Title

Determinants of Perceived Importance of Targeted Transportation Services for Low-Income Riders

Document Type

Journal Article

Publication Date

2006

Subject Area

ridership - commuting, mode - mass transit

Keywords

Travel time, Transit dependency, Transit, Socioeconomic factors, Socioeconomic aspects, Sociodemographics, Public transit, Probits, Probit models, Poverty, Poor people, Mass transit, Low income groups, Low income families, Local transit, Journey time, Jobs, Job Access and Reverse Commuting program, Accessibility

Abstract

It is generally agreed that transit services in disadvantaged neighborhoods can have potentially positive effects on the accessibility of socially excluded or economically marginalized families. The impact of transit services has been quantified by using objective measures, such as travel time, travel cost, and changes in earnings or destinations reached. Although the body of literature on this topic is exhaustive, researchers have acknowledged the importance of more subjective measures associated with trip decision making of individuals. An index of perceived service importance (PSI) was used to study the impact of the subjective dimension of trip making. Riders of transit services were surveyed, and a conceptual model of activity changes that may be enabled by the services of the Job Access Reverse Commute program was designed to facilitate the modeling process. An ordered probit model was developed to explore the relationship between PSI and sociodemographics, service type and characteristics, employment attributes, and travel-related factors.
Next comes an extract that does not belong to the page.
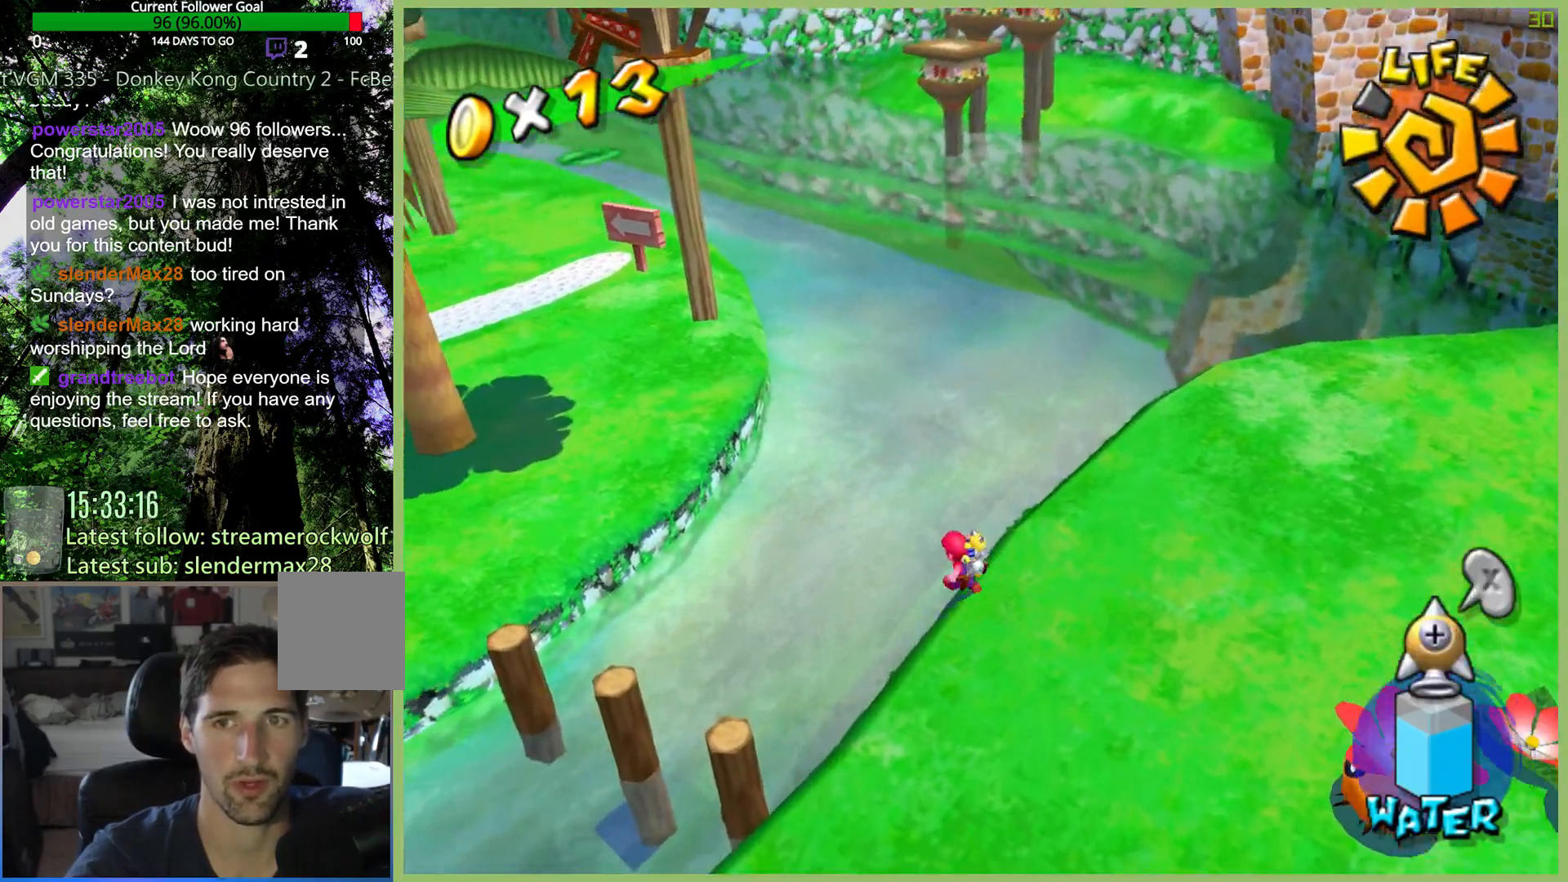
{"dt_ms": 500, "buttons": [], "left_stick": "up-left", "right_stick": "center", "button_events": []}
Three models were estimated, and the differences among the models stemmed from the particular subsample used and the effects considered. The results of all three models highlight the importance of the service to frequent users. Time saved, trip length, type of service used, and type of area are somewhat important in explaining PSI, but not in all models. Results indicate that the PSI is indicative of extreme transit dependency, calling for use of these types of measures in addition to hard measures, in evaluating low-income transit services.